[Saved data entries]
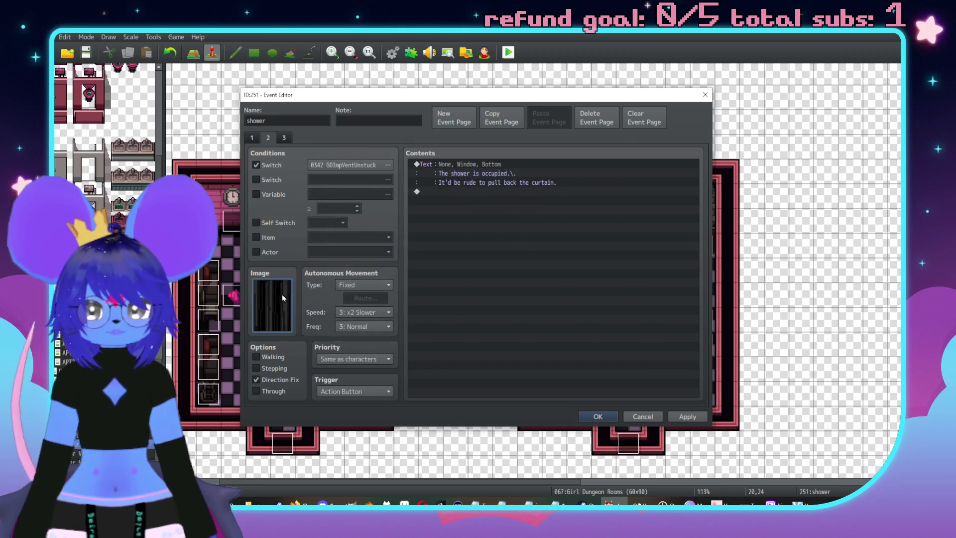
{"action": "double_click", "coordinate": [282, 298]}
{"action": "double_click", "coordinate": [533, 203]}
{"action": "left_click", "coordinate": [285, 139]}
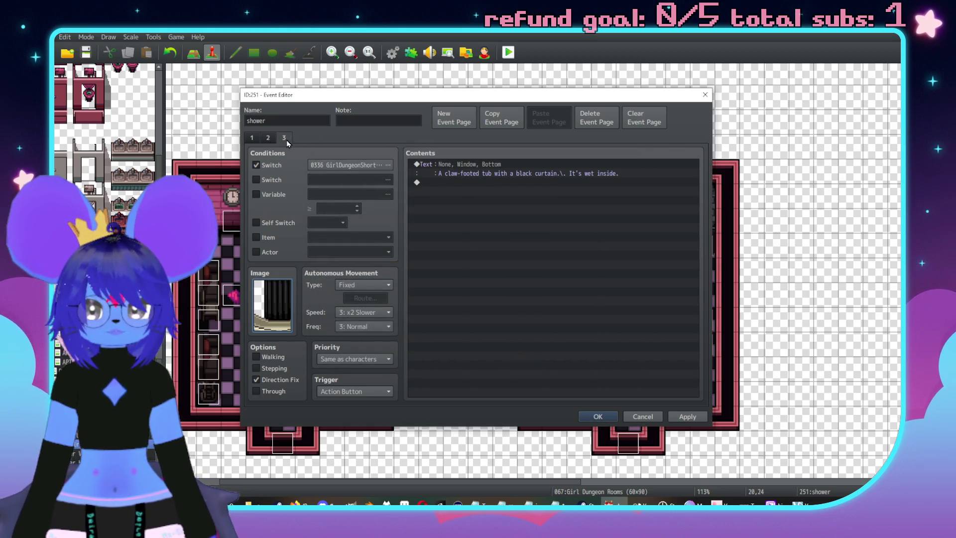
{"action": "double_click", "coordinate": [282, 301]}
{"action": "double_click", "coordinate": [538, 321]}
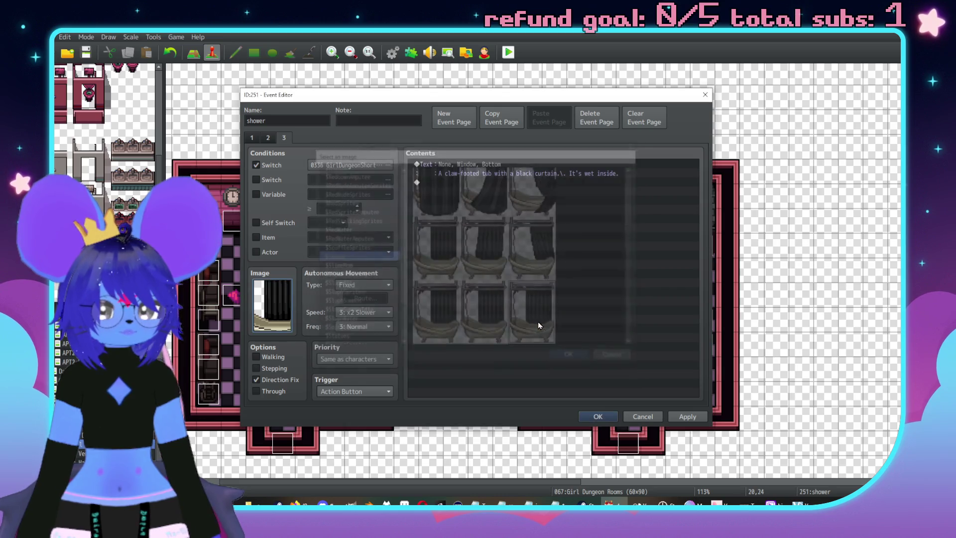
{"action": "left_click", "coordinate": [600, 417]}
Reopen the shower event, check its third page, and close it
{"action": "scroll", "coordinate": [600, 289], "scroll_direction": "right", "scroll_amount": 3}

YOUR OBJECTIVE
Go through the lines above and write each one out verbatim, skipping the pictures.

PROBLEM SOLUTION
{"action": "double_click", "coordinate": [282, 298]}
{"action": "double_click", "coordinate": [533, 203]}
{"action": "left_click", "coordinate": [285, 139]}
{"action": "double_click", "coordinate": [282, 301]}
{"action": "double_click", "coordinate": [538, 321]}
{"action": "left_click", "coordinate": [600, 417]}
Reopen the shower event, check its third page, and close it
{"action": "scroll", "coordinate": [600, 289], "scroll_direction": "right", "scroll_amount": 3}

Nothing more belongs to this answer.